TWICE A HERO By Susan Krinard

Maybe that was it, why she studied the man with such fascination. He was…

Yes. He was part of the magic. He was the opposite of the grim reality of Liam’s bones in the tunnel, or curses that echoed down the generations. He was the incarnation of adventure itself, like an ancient idol brought to life. He was an integral part of his surroundings—the ruins, the jungle, even the rain and mud. He owned the place. He belonged here.

Mac let herself share in that belonging, experience the feeling of being suspended in time and space, free for the moment of any lingering guilt over a past she’d had no part of.

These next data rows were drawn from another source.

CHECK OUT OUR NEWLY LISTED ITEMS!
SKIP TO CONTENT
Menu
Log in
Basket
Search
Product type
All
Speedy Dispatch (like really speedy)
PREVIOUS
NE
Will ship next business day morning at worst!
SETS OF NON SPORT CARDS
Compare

Slowly she stepped out into the rain. It baptized her with fierce joy, making a close cap of her hair and soaking her clothing in a matter of seconds, bathing face and arms and legs. She felt water trickle under her shirt and between her breasts. A tingle of awareness tightened her nipples.

Primal. Primeval. This was nature in its glory, and somehow it passed a little of that glory on to her. She wasn’t plain, ordinary Mac anymore. She was a goddess of the forest, a dauntless heroine ready to meet any challenge…

“I’ll be damned. You’re a woman!”

The man’s deep, husky voice snapped Mac out of her reverie. He had turned around; a retort was already on her lips before she got a good glimpse of his features.

“Gee, thanks for clearing that up. I—” She found herself gazing into eyes that gave new meaning to the hackneyed phrase “steely gray.” For a moment all she could do was stand in gaping silence as the man examined her with insulting thoroughness.

“I don’t believe it,” he said. “What the hell are you doing here?”

But she wasn’t really listening. She didn’t have time to resent his critical tone or his arrogant questions or the fact that he was acting just as she’d expect a typical male to act when confronted with the unimpressive MacKenzie Rose Sinclair.

All she could hear was the pounding of her own heart and the startled rasp of her own breathing. And all she could see was his strong and powerfully masculine face.

A face she recognized. A face she’d first seen months ago. A face she’d been carrying around in her backpack ever since she’d left the San Francisco International Airport for the wilds of Central America.

The man was the spitting image of Liam O’Shea.

Chapter Three

The best of prophets of the

future is the past.

—George Noel Gordon, Lord Byron

MAC FELT HER mouth go completely dry even as the rain trickled from her nose onto her lips and dripped from her chin.

“I don’t believe it,” she whispered. “What the hell are you doing here?”

She had the vague notion that his lips moved in some kind of reply, but there was a buzzing in her ears that blocked out any sound. All she could do was fight off the impulse to burst into frankly hysterical giggles.

Out of all the things that could have happened to her in this incredible place, nothing could be quite so unbelievable. Or so appropriate. She’d come seeking absolution from Liam O’Shea, and she’d found him. First his bones, and then his modern-day clone.

Her discovery stared at her and she stared back, so struck by the absurdity of it all that her shock faded quickly into a curious detachment.

Yes, the likeness was almost flawless. This pseudo-Liam was a little harder, a little more daunting than his photographic counterpart. His hair was a little longer, his eyes paler, his face more weathered with experience. And, if possible, more handsome.

Oh, not in the conventional sense. He was Harrison Ford and Daniel Day-Lewis and Timothy Dalton rolled into one, with perhaps a dash of a young Charlton Heston thrown in. Masculinity personified, with not one iota of boyish softness. His jaw was set, and she could tell he wasn’t too happy about something.

Why shouldn’t he be happy? Mac was feeling almost giddy, no longer quite tethered to reality. Or to anything else that would normally send her hotfooting in the opposite direction—such as the critical gleam in his eye that surely found her wanting.